All Unitasker Wednesday posts are jokes — we don’t want you to buy these items, we want you to laugh at their ridiculousness. Enjoy!

I am a dog person. We don’t currently share our home with a dog, but if I had my way we would have a dachshund (or two) hanging out with us. And, by hanging, I don’t mean it literally. However, I’m not sure the inventors of Sling2Go Pet Sling get that:

This is a dog harness that allows you to hook a strap onto it to actually let your dog hang out with you.

His little paws just dangle. There isn’t any place for him to rest his head. He has no protection if you run into something. Slam! His ribs just glide straight into the doorframe.

For older or injured dogs, I understand traditional pet slings where dogs can curl up next to you and be transported in a protective covering to dog parks or the vet. Regular pet slings make sense because the elderly or injured dogs are supported physically and completely by the sling. They can also slide down into the sling and fall asleep if they want to. But in the Sling2Go … dogs can’t do that. What it actually appears to do is to turn your dog into a purse.

9 Comments for “Unitasker Wednesday: Sling2Go”

  1. posted by Alison on

    Not sure how this would shake out with my 85 pound lab – I wonder if they would consider designing mor of a backpack type device :)

  2. posted by writing all the time on

    Well, there are more than a few problems with today’s Unitasker, speaking from a dog-geek pov.

    Hard on the dog’s chest and neck.
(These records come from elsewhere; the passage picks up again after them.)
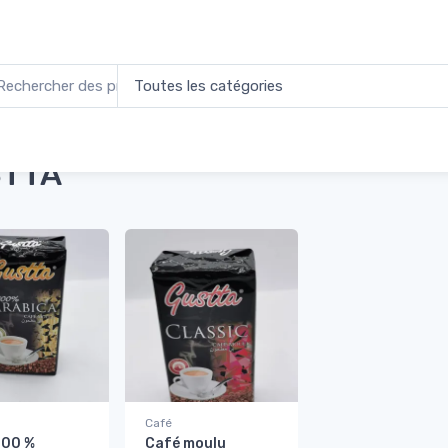
l
Produits identifiés “GUSTTA”
TTA
Café
100 %
Café moulu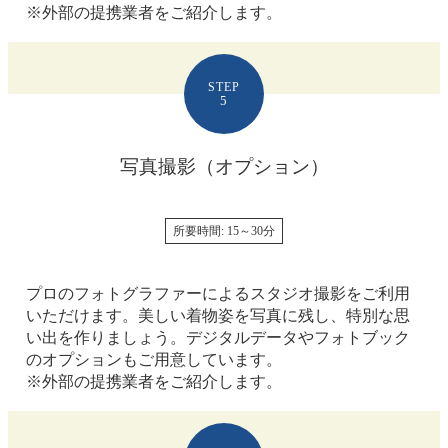
※外部の提携業者をご紹介します。
STEP
5
写真撮影
（オプション）
所要時間: 15～30分
プロのフォトグラファーによるスタジオ撮影をご利用
いただけます。美しい着物姿を写真に残し、特別な思
い出を作りましょう。デジタルデータやフォトブック
のオプションもご用意しています。
※外部の提携業者をご紹介します。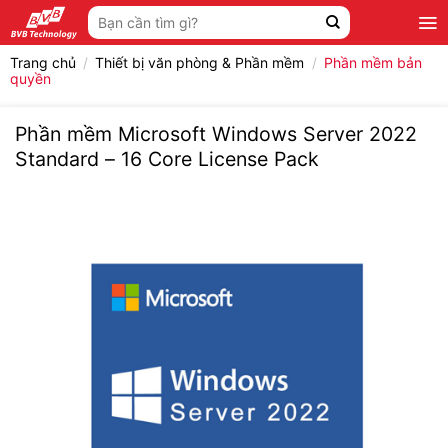
Bỏ
Tìm
qua
kiếm:
nội
Trang chủ
/
Thiết bị văn phòng & Phần mềm
/
Phần mềm bản
dung
quyền
Phần mềm Microsoft Windows Server 2022
Standard – 16 Core License Pack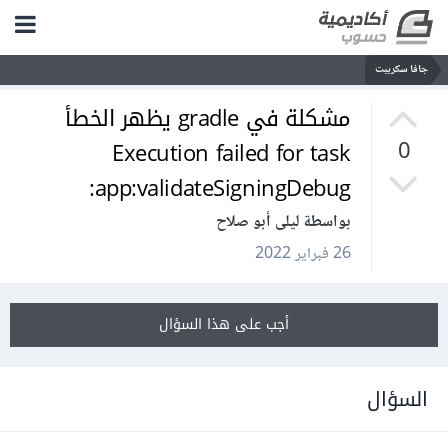
جافا سكريبت
مشكلة في gradle يظهر الخطأ
Execution failed for task
0
:app:validateSigningDebug
بواسطة ليلى أبو صلاح
26 فبراير 2022
أجب على هذا السؤال
السؤال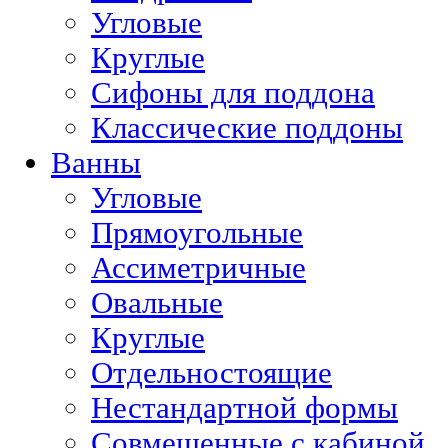
Угловые
Круглые
Сифоны для поддона
Классические поддоны
Ванны
Угловые
Прямоугольные
Ассиметричные
Овальные
Круглые
Отдельностоящие
Нестандартной формы
Совмещенные с кабиной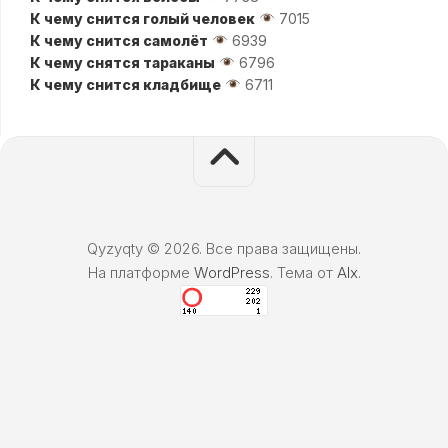
К чему снится голый человек
7015
К чему снится самолёт
6939
К чему снятся тараканы
6796
К чему снится кладбище
6711
Qyzyqty © 2026. Все права защищены.
На платформе
WordPress
. Тема от
Alx
.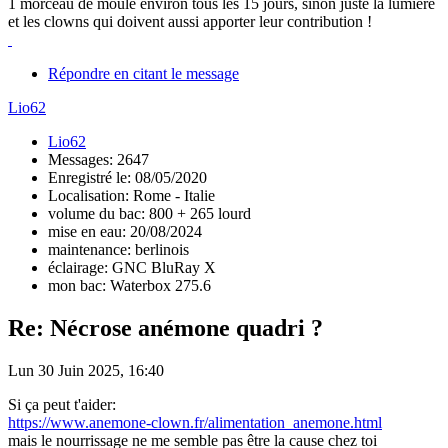
1 morceau de moule environ tous les 15 jours, sinon juste la lumière
et les clowns qui doivent aussi apporter leur contribution !
Répondre en citant le message
Lio62
Lio62
Messages: 2647
Enregistré le: 08/05/2020
Localisation: Rome - Italie
volume du bac: 800 + 265 lourd
mise en eau: 20/08/2024
maintenance: berlinois
éclairage: GNC BluRay X
mon bac: Waterbox 275.6
Re: Nécrose anémone quadri ?
Lun 30 Juin 2025, 16:40
Si ça peut t'aider:
https://www.anemone-clown.fr/alimentation_anemone.html
mais le nourrissage ne me semble pas être la cause chez toi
The poor pup has to hold its neck at an abnormal angle, and have it constantly jostled. And the constant pressure on the breastbone and lungs? Yikes.

    The dog is unable to move away from things that frighten it, or towards things it is curious about. You know, like a normal, healthy dog would want to do.
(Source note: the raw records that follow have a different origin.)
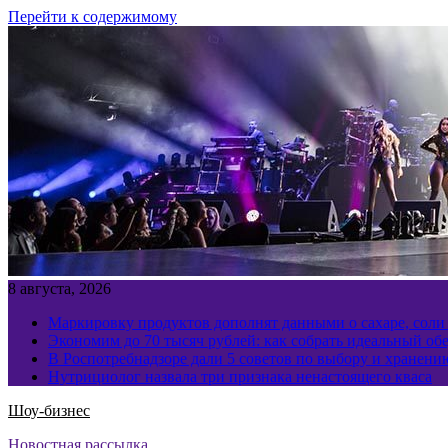
Перейти к содержимому
8 августа, 2026
Маркировку продуктов дополнят данными о сахаре, соли
Экономим до 70 тысяч рублей: как собрать идеальный обе
В Роспотребнадзоре дали 5 советов по выбору и хранен
Нутрициолог назвала три признака ненастоящего кваса
Шоу-бизнес
Новостная рассылка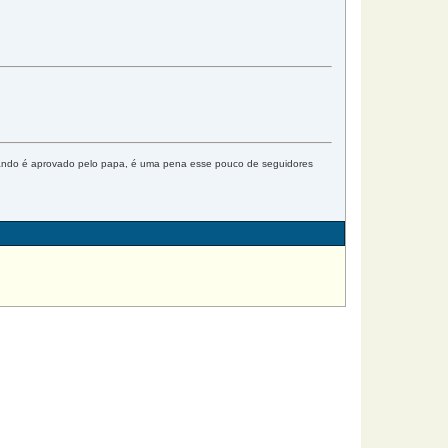
 quando é aprovado pelo papa, é uma pena esse pouco de seguidores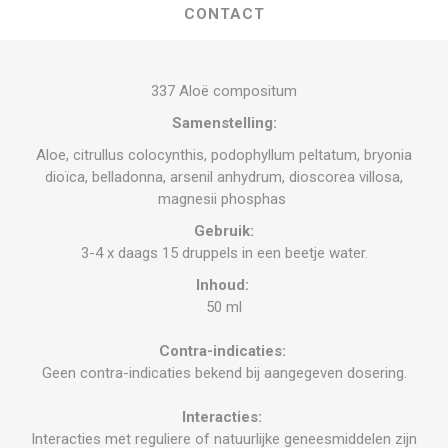
CONTACT
337 Aloë compositum
Samenstelling:
Aloe, citrullus colocynthis, podophyllum peltatum, bryonia
dioïca, belladonna, arsenil anhydrum, dioscorea villosa,
magnesii phosphas
Gebruik:
3-4 x daags 15 druppels in een beetje water.
Inhoud:
50 ml
Contra-indicaties:
Geen contra-indicaties bekend bij aangegeven dosering.
Interacties:
Interacties met reguliere of natuurlijke geneesmiddelen zijn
    Ack, I’m too disgusted. Just buy a dog shaped shoulder bag, for pete’s sake.

  3. posted by Jeannette on

    As another dog geek, I agree. This is one of the nastiest items I’ve ever seen. Its market apparently is people who look on dogs as a fashion accessory. Beyond that little rant, I really can’t add anything to what “writing all the time” said.
    By the way, Erin, a dog that is old or injured or otherwise unable to walk on its own should never be taken to a dog park, not unless it’s the only dog present. There’s a lot of rowdy play — some of it over-the-top unwise — and it would not be fair to take a disabled dog there.

  4. posted by Melanie on

    @ Jeannette – You might not take a disabled dog to a dog park to play, but if you don’t have your own yard you might still need to take your disabled dog to a dog park so he or she can do his or her business. Just find a quiet spot and supervise so the rowdy dogs don’t cause harm.

    @ writing – I don’t have a sling, but I pretty much carry my dog around under my arm like a football, so very similar to this position. It never occurred to me that it might be harmful to his neck, breastbone and lungs. On what do you base this admonishment?
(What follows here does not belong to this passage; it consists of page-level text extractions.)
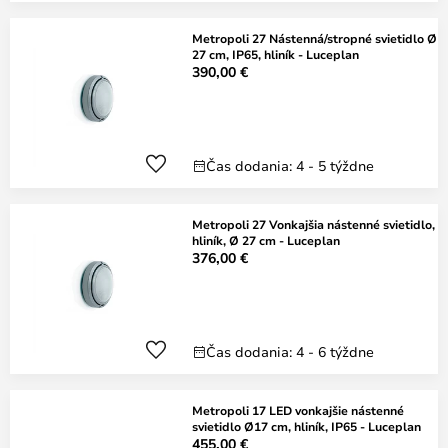
Metropoli 27 Nástenná/stropné svietidlo Ø
27 cm, IP65, hliník - Luceplan
390,00 €
Čas dodania: 4 - 5 týždne
Metropoli 27 Vonkajšia nástenné svietidlo,
hliník, Ø 27 cm - Luceplan
376,00 €
Čas dodania: 4 - 6 týždne
Metropoli 17 LED vonkajšie nástenné
svietidlo Ø17 cm, hliník, IP65 - Luceplan
455,00 €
  5. Avatar of Erin Doland

    posted by Erin Doland on

    @Jeanette — In many cities, you can’t just let your dog poop on the sidewalk. You need to take it to a designated area, like a dog park. Where we live, there are different areas to the dog parks. They’re all fenced in and different things happen in each area — big dog play area, small dog play area, people and dog play area, “litter box” area, etc.

  6. posted by writing all the time on

    @Melanie – I base this on:

    Observations that a dog doesn’t rest its weight on its chest for very long at a time, at least the dogs that I’ve owned. They will settle into a ‘sphinx’ pose, but roll onto their sides for longer duration downs. If the weight rests on the breast bone/chest area for long, with no option to move, then the lungs are compressed. Makes it hard to breathe. I don’t have any studies to back this up, just a life-long interest in functional anatomy and body mechanics.

    For the neck, you can look at the pic of the dog in the sling and see that the neck is not straight, it is cocked to the side. If a dog, (or human) moves around a bit, the tendency is to move the head so as to constantly create a level viewing field. When moving naturally, walking/running/rolling around, it’s not a big deal, as the neck can self-adjust. When kept in that position for a while, the neck gets sore.

    Another thing I know from personal experience is that dogs will hide pain until it is very great. A dog carried that way for an hour or so, with no opportunity to walk and run and get a nice stretch, will be uncomfortable and there might be no outward sign.

    If I had a friendly veterinary orthopedist to confer with, I would.

  7. posted by Cherilyn on

    A purse into which you should not put your lipgloss.

  8. posted by MK on

    My neighbor brings her dog to work in a baby sling on her bike. The dog loves it. he goes to get the sling. its like the ultimate ‘dog out the window of the car’ experience without the car.

  9. posted by Marie on

    We have a similar device for our cat, called the Klaw Kontrol bag. (Don’t get me started on brand spelling.) It’s mainly used for claw trimming and giving medicine, but our one cat is much calmer at the vet if she can be held constantly. A hard-side carrier prevents us from touching her.